(Extrait du document):
════

On considère comme un enrichissement du milieu
toute modification environnemental s’avérant bénéfique/améliorant le
fonctionnement biologique de l’animal et amélioration du niveau de Bien Être (Newberry,
1995). Ces aménagements ne sont pas une simple augmentation du niveau de
stimulation ou une complexification de l’environnement : ils doivent
favoriser l’expression du répertoire comportemental de l’espèce.
Les niches qui
sont obligatoires pour protéger les animaux des intempéries et du soleil,
procurent également la possibilité de s’isoler. Elles peuvent aussi être
imaginées comme des promontoires permettant au chien d’observer l’ensemble de
l’enclos et de mieux contrôler son environnement (Hubrecht, 1993; Rooney,
2009). On envisage ainsi l’aménagement du chenil non plus en 2 mais en 3
dimensions.

════

Entrées sauvegardées

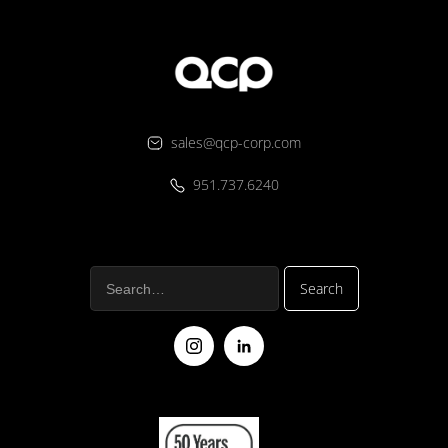
sales@qcp-corp.com
951.737.6240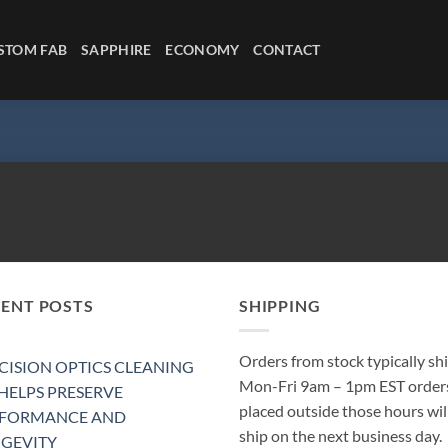
STOM FAB
SAPPHIRE
ECONOMY
CONTACT
CENT POSTS
SHIPPING
Orders from stock typically sh
CISION OPTICS CLEANING
Mon-Fri 9am – 1pm EST order
 HELPS PRESERVE
placed outside those hours wil
RFORMANCE AND
ship on the next business day.
GEVITY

════

(Consigne 1): Recopiez le passage de l'extrait sur l'enrichissement du milieu, depuis « On considère comme » jusqu'à « dimensions. » inclus.
(Consigne 2):
Répondez aux questions suivantes d'après l'extrait sur l'enrichissement du milieu.
(a) Quelle référence (auteur et année) accompagne la définition de l'enrichissement du milieu ?
(b) De quoi les niches doivent-elles protéger les animaux ?
(c) En combien de dimensions envisage-t-on désormais l'aménagement du chenil ?

(Corrigé 1):
On considère comme un enrichissement du milieu
toute modification environnemental s’avérant bénéfique/améliorant le
fonctionnement biologique de l’animal et amélioration du niveau de Bien Être (Newberry,
1995). Ces aménagements ne sont pas une simple augmentation du niveau de
stimulation ou une complexification de l’environnement : ils doivent
favoriser l’expression du répertoire comportemental de l’espèce.
Les niches qui
sont obligatoires pour protéger les animaux des intempéries et du soleil,
procurent également la possibilité de s’isoler. Elles peuvent aussi être
imaginées comme des promontoires permettant au chien d’observer l’ensemble de
l’enclos et de mieux contrôler son environnement (Hubrecht, 1993; Rooney,
2009). On envisage ainsi l’aménagement du chenil non plus en 2 mais en 3
dimensions.

(Corrigé 2):
(a) Newberry, 1995.
(b) Des intempéries et du soleil.
(c) En 3 dimensions.